## PROVIDED PASSAGE

▼▼▼

Tar (tape archiver) is an old Unix-command that has been largely forgotten among people who are not in touch with the unix world daily today. In several forums I hear people asking how to back up files in Linux in a simple and efficient way and what to use. Most seem to prefer a graphical solution but some are happy with a command line version as well.
Personally I generally distrust graphical backup softwares. It puts a layer between you and what is actually going on that is unnecessary and those that are not just graphical shells on top of programs such as tar are usually proprietary and you can’t rely on that there is something that can read the archives in even five years time.
Tar is a little different, it has been proven over time to be one of the most efficient and well functioning backup solutions. However, people today have generally forgot how to perform full archiving, incremental backups and differential backups using tar properly.
And, as always any backup solution that fails at restoring your data now or in the future is doomed from the start. Tar builds on a format that many archive handlers can read not to mention the source code is open source and freely distributable and not likely to disappear any time soon.
Types of backups
There are generally three type of backups that we will be discussing here.
Full archive
The first and by far simplest one is a full archive. This means that everything is archived. This is generally a very time consuming and space consuming task and not something you would want to do every day. The full archive is however the simplest to restore and does not need any special considerations except that you might have to split it over several volumes depending on your media, be that tapes, CD-R/DVD-R or hard disk volumes.
Personally I prefer hard disk volumes as my backup media. A full archive for me is somewhere clodse to 700 GB so using CD-R is not really feasible (945 volumes ca) and DVD-R is not that much better (170 volumes). Tapes are probably scarce today and their capacity is usually even lower than the optical medias so harddisks is what I use. I get a Western Digital MyBook storage disk (USB2 connection) and just disconnects it between backups. This way data should not be eraseable unless you physically plug it in.
Incremental backups
Then we have incremental backups. Incrementals work like this. First you dump a full archive with everything in it. Then periodically you back up everythin that has changed since the last time. This is a very efficient backup method if you want to make backups often to minimize data loss if there is an accident. The downside of it is that you will quickly come to have lots of files to keep track of and even more important, a restore operations means that you must restore all the files in the order they were created. This is very time consuming and more risky that something goes wrong.
However, incremental backups are incredibly popular also, they are usually fast. The more often you backup the faster the backup goes, at least in theory.
Differential backups
Then the last type we will be talking about are differential backup. They start out just like incrementals with a full archive copy of everything. Then everytime you backup you backup everything that has changed since the full archive was made. The difference here to incrementals is that you only have two active files at any time, the last full archive and the differential archive. A restore operation is therefore very efficient and a two-step operation only.
The downside with differentials is that over time the diff file will grow since more and more files have changed from the time of the last full archive, and therefore the efficiency over time is not great. When the differential has grown to the size of something like 50% of the full archive then it may be better to make a new full archive and start over with the differential.

▲▲▲

## ROWS
▼▼▼

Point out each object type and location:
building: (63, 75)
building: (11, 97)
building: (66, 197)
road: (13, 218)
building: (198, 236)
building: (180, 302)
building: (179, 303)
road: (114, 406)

▲▲▲

## SET EXERCISE 1
According to the tar backup post, how many active files does a differential backup scheme keep at any time?
## SET EXERCISE 2
Reproduce a section of the tar backup post word for word, beginning at the words "And, as always" and stopping after "be discussing here.".
## SET EXERCISE 3
Pick up the tar backup post from its last sentence and keep writing.
The rows have no connection to the tar backup post.

## EXERCISE RESPONSE 1
Two: the last full archive and the differential archive.

## EXERCISE RESPONSE 2
And, as always any backup solution that fails at restoring your data now or in the future is doomed from the start. Tar builds on a format that many archive handlers can read not to mention the source code is open source and freely distributable and not likely to disappear any time soon.
Types of backups
There are generally three type of backups that we will be discussing here.

## EXERCISE RESPONSE 3
Using tar
Using tar to perform a full backup is done like this:
tar -c -v -f archive.tar /home/
Using tar in windows under the Cygwin package you would have to change the /home/ path to /cygdrive/c/Documents\ and\ Settings/ or something similar because that is where your personal data will be located on the computer (unless your ”My Documents” has been moved to a different location for some reason.
Using tar to perform incremental backups requiers a two-step process. First you creat a full archive but with a separate date stamp file:
tar -g incremental.snar -c -v -f archive.0.tar /home/
The -g option is the same as –listed-incremental=incremental.snar option and allows the tar to store additional metadata outside the archive that can be used to perform increments later.
tar can also do without the external file, but since this put non-standard meta-data into the tar archive itself it is not recommended since it might break compatibility with non-gnu tools.
The next level or the first increment is thus performed such as:
tar -g incremental.snar -c -v -f archive.1.tar /home/
Since the incremental.snar file already exists only files newer than files referred in the meta-data file will be dumped. The meta-data file incremental.snar will be updated and you will have your first increment.
Keep going like this for each increment. When you want to perform a full restore again use a new incremental.snar file or delete the old one. The meta-data file is not necessary in order to restore the file system.
Restore is done with
tar -g /dev/null -x -v -f archive.0.tar
Repeat this for each increment you have done, i.e. archive.1.tar, archive.2.tar and so on. Remember that when using tar incrementally it will try to recreate the exact file system, i.e. it will delete files that did not exist when the archive was dumped. Therefore you will see the file system change until you have the last increment in place and it will be fully restored.
Differential files are simplest done by dumping files that have changed on or after the date of the full archive. In order to do this, create the full archive first. Then note the time stamp of the archive (I put it in the file name of the archive) thus:
tar -cvf full-archive-2010-05-01.tar /home/
Then to create a differential for all files that changed since the 1st of may 2010 you can perform the following:
tar -N 2010-05-01 -cvf diff-archive-2010-05-05.tar
The new archive will contain all the files that has changed on the date or later dates that you give to the -N option.
The next differential is created in the same way but at a later date. After that you may remove the old differential since it will be superseeded by the new one.
To restore simply untar the full-archive and then the latest differential. When those two operations have finished your file system is up to date again.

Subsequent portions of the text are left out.